Last week Politico Magazine published an interesting story about a series of robberies in the Seattle area. These robberies all centered on legal marijuana businesses, but it’s a story that will appeal to true-crime enthusiasts just as much as those in the cannabis community.
The break-ins around Seattle were professional and well-planned, allowing the perpetrators to get away with a lot of marijuana that was ready for use. As growers in the area swapped stories, they began to suspect that either an employee was giving inside information to the burglars or, as Politico put it, “as the burglaries continued, the growers came to suspect that the criminals had found another way of getting the information they needed to target vulnerable businesses offering big payoffs: The government was giving it to them.”
It seems that while most states extensively track the activities of legal marijuana growers and even make some of that information publicly available, the state of Washington does both to a more extreme extent. From the Politico piece:
After Washington’s residents became the first in the nation (together with Colorado’s) to vote to legalize recreational marijuana sales and possession in 2012, the state liquor board, newly renamed the Washington Liquor and Cannabis Board (WLCB) adopted exhaustive rules and regulations to govern the new trade. These require that cannabis producers and processors provide much more detailed information about their activities to the state each month than other businesses are obliged to provide—things like exactly how many plants they grow and harvest by batch and strain, how much inventory they hold and how much they sell, when, to whom, for how much. Whenever they transport product, they must file cargo manifests with detailed vehicle information. “We plant a seed, we report it,” Liszanckie says. “You take a cutting, you report it. How long you dry. What the final weight was. How soon did it go out door? What did you sell, who did you sell it to, for how much? What did they mark it up to?
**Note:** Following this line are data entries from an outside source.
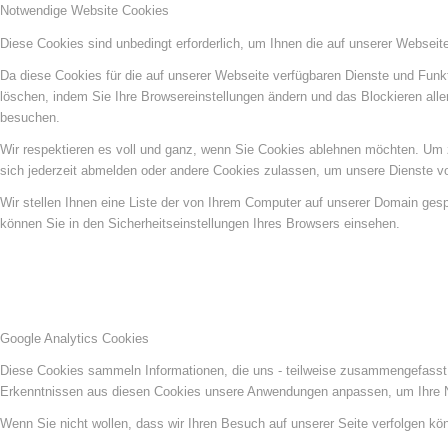
Notwendige Website Cookies
Diese Cookies sind unbedingt erforderlich, um Ihnen die auf unserer Webseit
Da diese Cookies für die auf unserer Webseite verfügbaren Dienste und Funkt
löschen, indem Sie Ihre Browsereinstellungen ändern und das Blockieren all
besuchen.
Wir respektieren es voll und ganz, wenn Sie Cookies ablehnen möchten. Um z
sich jederzeit abmelden oder andere Cookies zulassen, um unsere Dienste v
Wir stellen Ihnen eine Liste der von Ihrem Computer auf unserer Domain ge
können Sie in den Sicherheitseinstellungen Ihres Browsers einsehen.
Google Analytics Cookies
Diese Cookies sammeln Informationen, die uns - teilweise zusammengefasst 
Erkenntnissen aus diesen Cookies unsere Anwendungen anpassen, um Ihre N
Wenn Sie nicht wollen, dass wir Ihren Besuch auf unserer Seite verfolgen kön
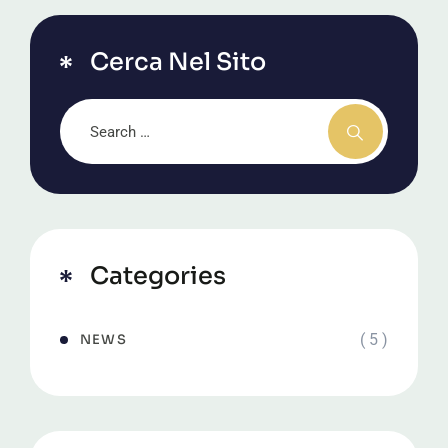
Cerca Nel Sito
Categories
( 5 )
NEWS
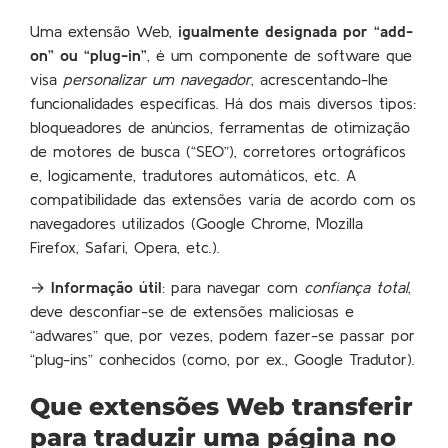
Uma extensão Web,
igualmente designada por “add-
on” ou “plug-in”
, é um componente de software que
visa
personalizar um navegador
, acrescentando-lhe
funcionalidades específicas. Há dos mais diversos tipos:
bloqueadores de anúncios, ferramentas de otimização
de motores de busca (“SEO”), corretores ortográficos
e, logicamente, tradutores automáticos, etc. A
compatibilidade das extensões varia de acordo com os
navegadores utilizados (Google Chrome, Mozilla
Firefox, Safari, Opera, etc.).
→
Informação útil
: para navegar com
confiança total
,
deve desconfiar-se de extensões maliciosas e
“adwares” que, por vezes, podem fazer-se passar por
“plug-ins” conhecidos (como, por ex., Google Tradutor).
Que extensões Web transferir
para traduzir uma página no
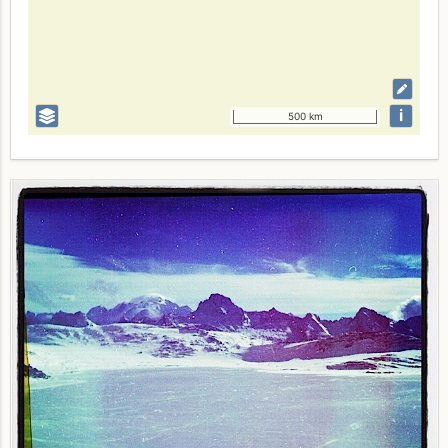
i
500 km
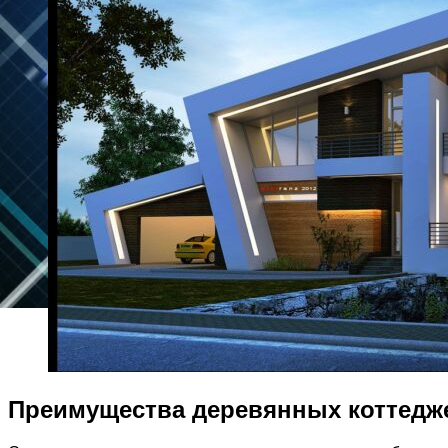
Преимущества деревянных коттедж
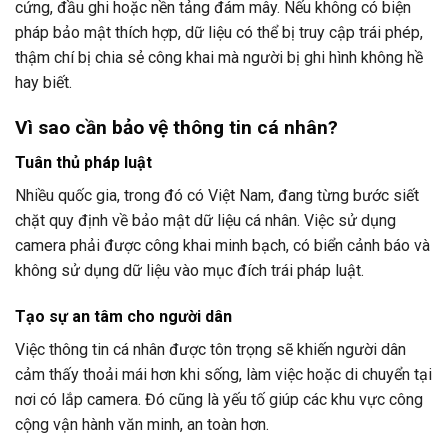
cứng, đầu ghi hoặc nền tảng đám mây. Nếu không có biện
pháp bảo mật thích hợp, dữ liệu có thể bị truy cập trái phép,
thậm chí bị chia sẻ công khai mà người bị ghi hình không hề
hay biết.
Vì sao cần bảo vệ thông tin cá nhân?
Tuân thủ pháp luật
Nhiều quốc gia, trong đó có Việt Nam, đang từng bước siết
chặt quy định về bảo mật dữ liệu cá nhân. Việc sử dụng
camera phải được công khai minh bạch, có biển cảnh báo và
không sử dụng dữ liệu vào mục đích trái pháp luật.
Tạo sự an tâm cho người dân
Việc thông tin cá nhân được tôn trọng sẽ khiến người dân
cảm thấy thoải mái hơn khi sống, làm việc hoặc di chuyển tại
nơi có lắp camera. Đó cũng là yếu tố giúp các khu vực công
cộng vận hành văn minh, an toàn hơn.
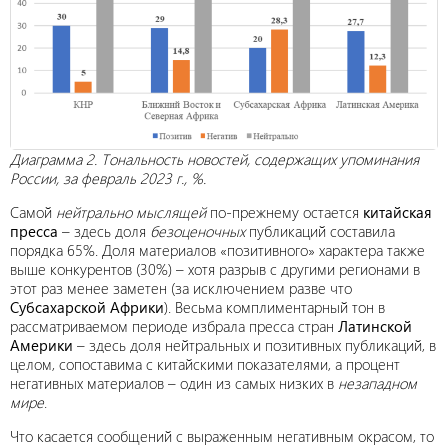
Диаграмма 2. Тональность новостей, содержащих упоминания
России, за февраль 2023 г., %.
Самой
нейтрально мыслящей
по-прежнему остается
китайская
пресса
– здесь доля
безоценочных
публикаций составила
порядка 65%. Доля материалов «позитивного» характера также
выше конкурентов (30%) – хотя разрыв с другими регионами в
этот раз менее заметен (за исключением разве что
Субсахарской Африки
). Весьма комплиментарный тон в
рассматриваемом периоде избрала пресса стран
Латинской
Америки
– здесь доля нейтральных и позитивных публикаций, в
целом, сопоставима с китайскими показателями, а процент
негативных материалов – один из самых низких в
незападном
мире
.
Что касается сообщений с выраженным негативным окрасом, то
Easily 25 percent of our time is given over to tracking.”
The state and state-licensed data firms then post much of this information online, where it is available to the public.
I’ve often said the worst part about legalization – and it’s only real drawback – is that the government has to implement it. When I say this, I’m usually referring to general incompetence and bureaucratic red tape, but in this case it seems that state regulations in Washington have an even worse side effect than just generally increasing operating costs for cannabis businesses.
And what recourse do these business owners have? They can’t go to a different Washington state government and see if they do a better job. They just have to complain and pay lawyers and hope the government doesn’t get them robbed again.